+++ Document section

# ČLK scraping
The aim of this notebook is to scrap data from [ČLK](https://www.lkcr.cz/seznam-lekaru-426.html) website to obtain current data about doctors in Czech republic 

In [2]:
download = False

In [3]:

from selenium import webdriver
from selenium.webdriver.common.keys import Keys
from selenium.webdriver.common.by import By
from selenium.webdriver.support.ui import WebDriverWait, Select
from selenium.webdriver.support import expected_conditions as EC

import time
import pandas as pd
import numpy as np
import re
import json
import warnings
warnings.filterwarnings('ignore')


In [4]:
PATH_CHROME = '/home/gary/Apps/chromedriver'
PATH_DATA = '../../data/intermediate/'

## Get fields and districts
Retrieve all field and districts available on the website

In [5]:
def get_fields_districts_dicts():
    driver = webdriver.Chrome(PATH_CHROME)
    driver.get('https://www.lkcr.cz/seznam-lekaru-426.html#seznam')

    ## dict of fields - name:value
    d_fields = dict()

    filterObor = driver.find_element_by_name('filterObor')
    options = [x for x in filterObor.find_elements_by_tag_name("option")]

    for element in options:
        if element.text:
            d_fields[element.text] = element.get_attribute("value")

    ## dict of districts - name:value
    d_districts = dict()

    filterOkresId = driver.find_elements_by_name('filterOkresId')[-1]

    options = [x for x in filterOkresId.find_elements_by_tag_name("option")]

    for element in options:
        if element.text:
            d_districts[element.text] = element.get_attribute("value")

    driver.close()
    
    np.save(PATH_DATA+'dict_districts.npy', d_districts)

++++++

> _What to work on_
Transcribe the ČLK scraping notebook, everything from "## Get fields" down to "driver.get('https://www.lkcr.cz/seznam-lekaru-426.html#seznam')".

+++ Input data

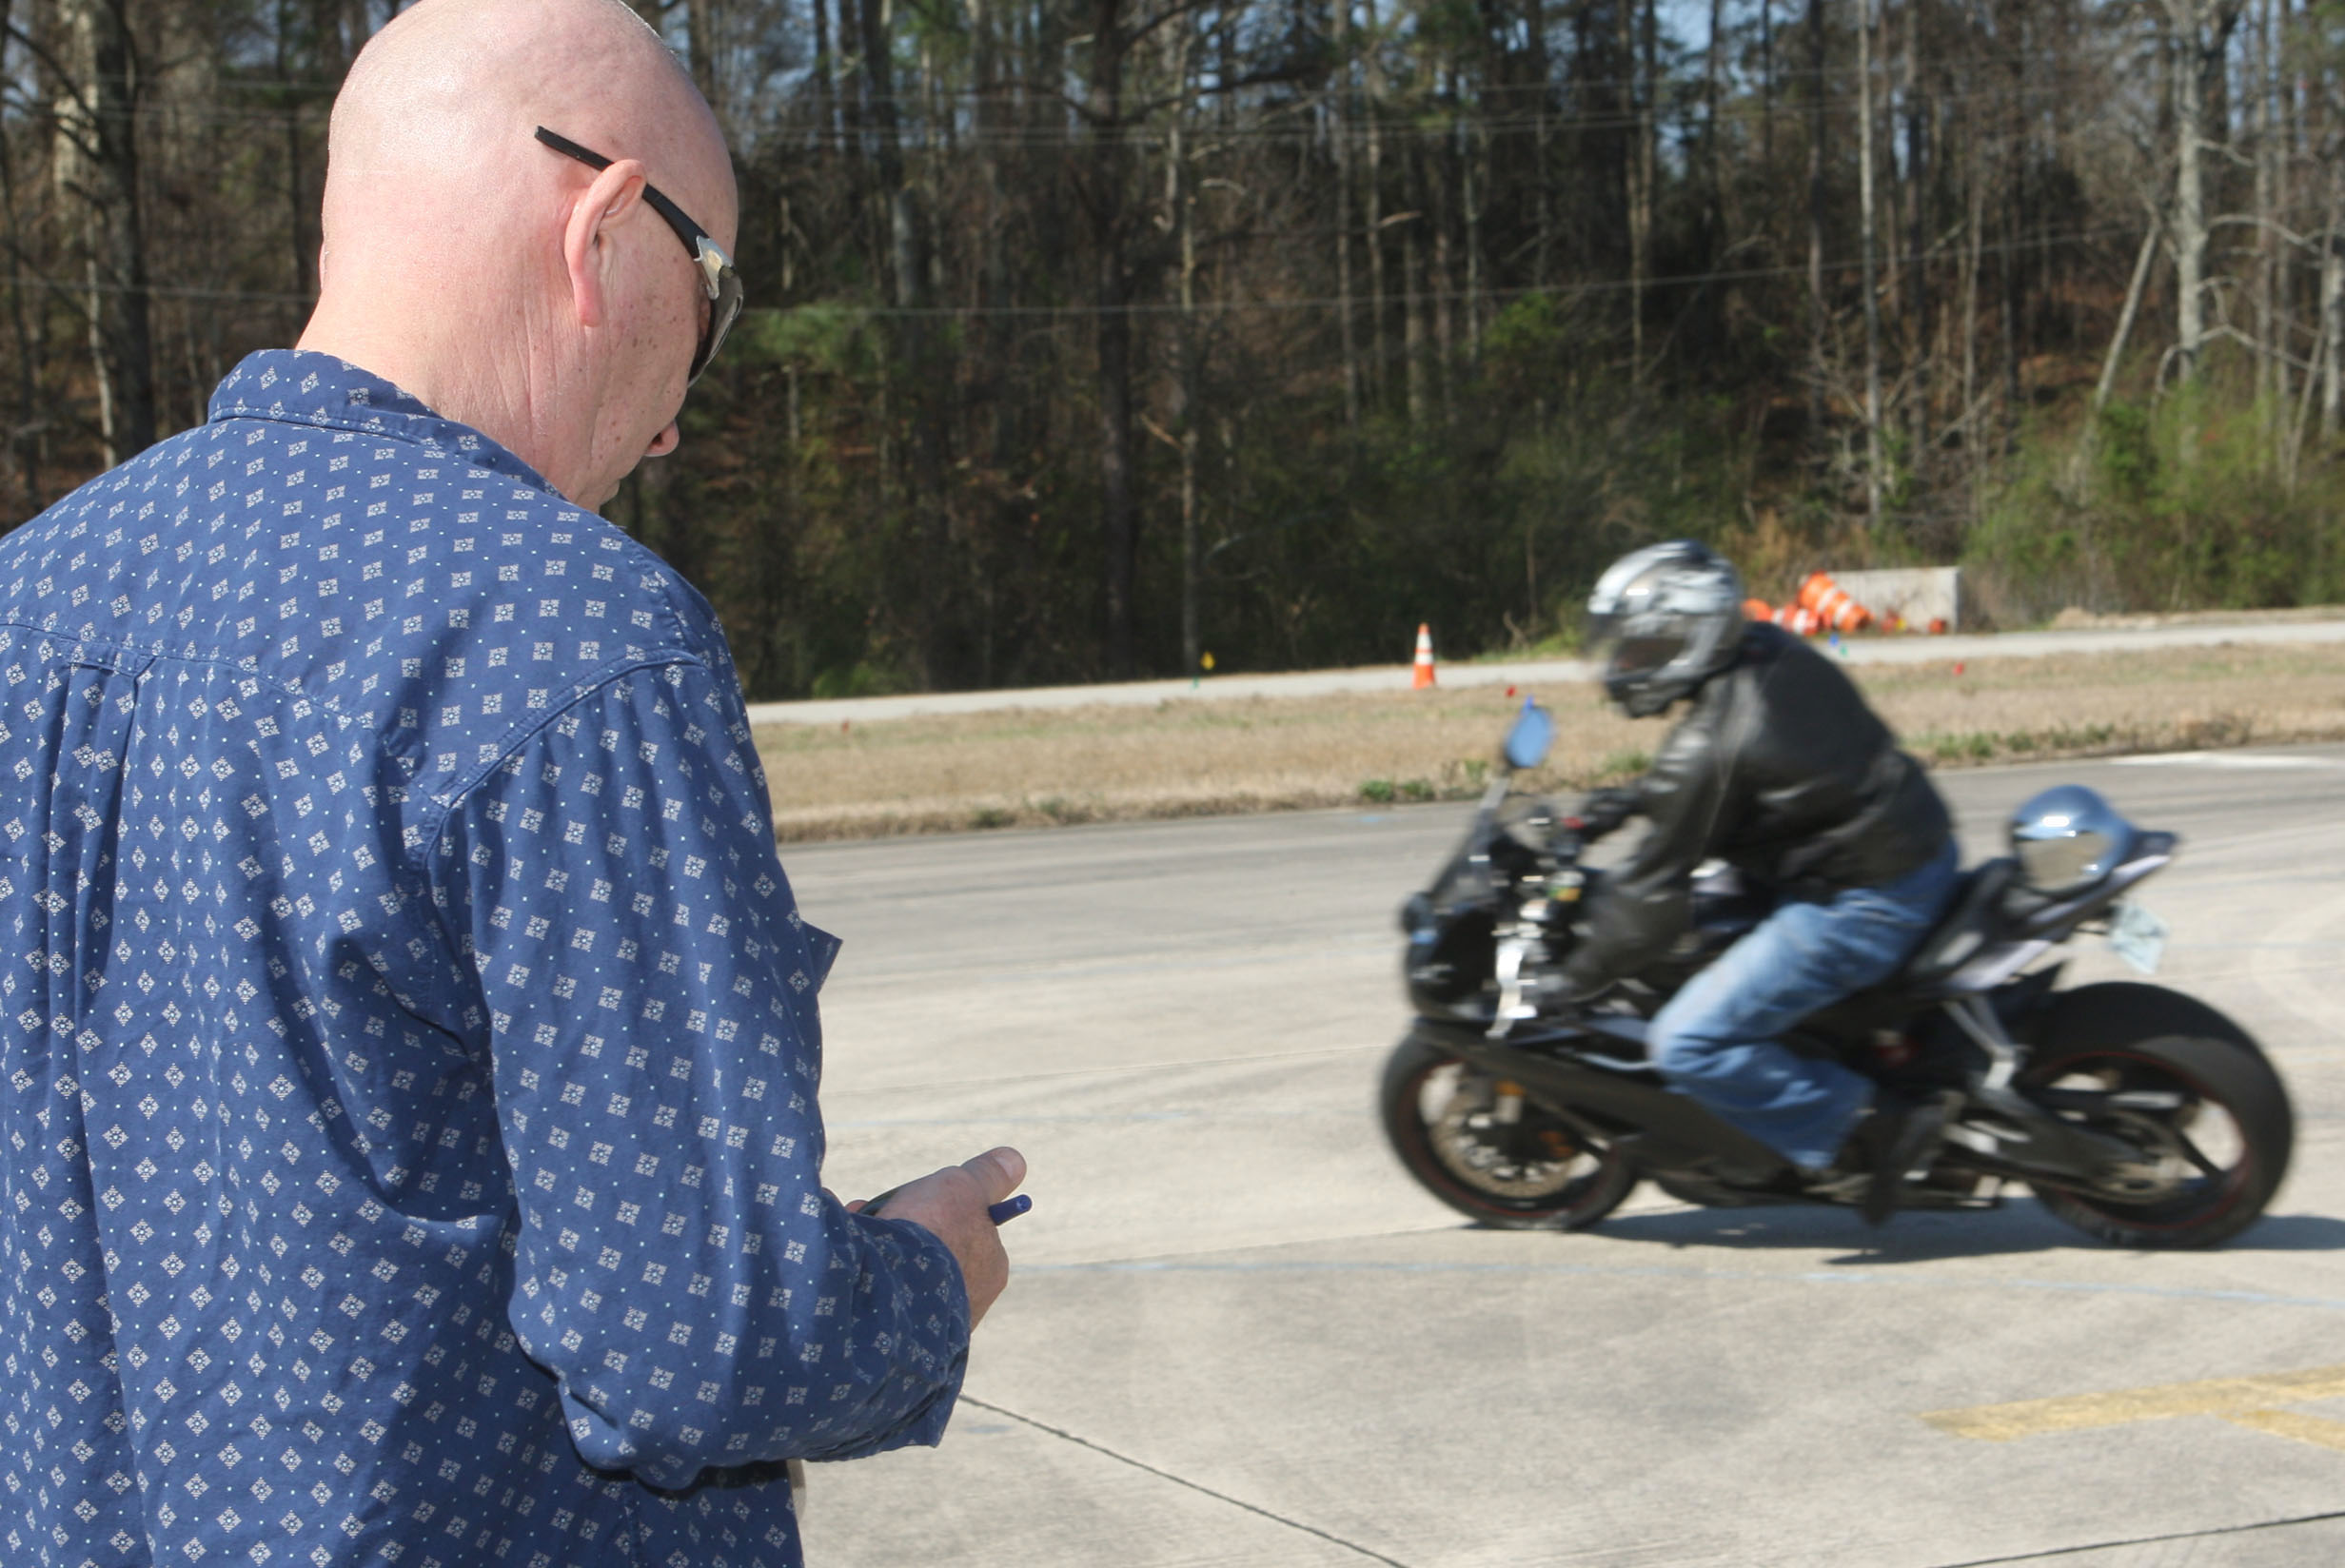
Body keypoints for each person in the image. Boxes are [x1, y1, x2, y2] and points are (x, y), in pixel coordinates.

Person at [0, 1, 1024, 1562]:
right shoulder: (569, 637)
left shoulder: (27, 604)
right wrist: (919, 1275)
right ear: (606, 225)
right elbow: (703, 1343)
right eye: (713, 302)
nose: (679, 419)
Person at [1556, 540, 1961, 1224]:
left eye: (1643, 646)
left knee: (1686, 1041)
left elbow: (1650, 897)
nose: (1625, 663)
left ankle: (1869, 1127)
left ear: (1690, 636)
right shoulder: (1770, 651)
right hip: (1911, 847)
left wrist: (1570, 983)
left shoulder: (1716, 742)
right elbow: (1734, 780)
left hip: (1864, 901)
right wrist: (1625, 803)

++++++

> _Answer below_
## Get fields and districts
Retrieve all field and districts available on the website

In [5]:
def get_fields_districts_dicts():
    driver = webdriver.Chrome(PATH_CHROME)
    driver.get('https://www.lkcr.cz/seznam-lekaru-426.html#seznam')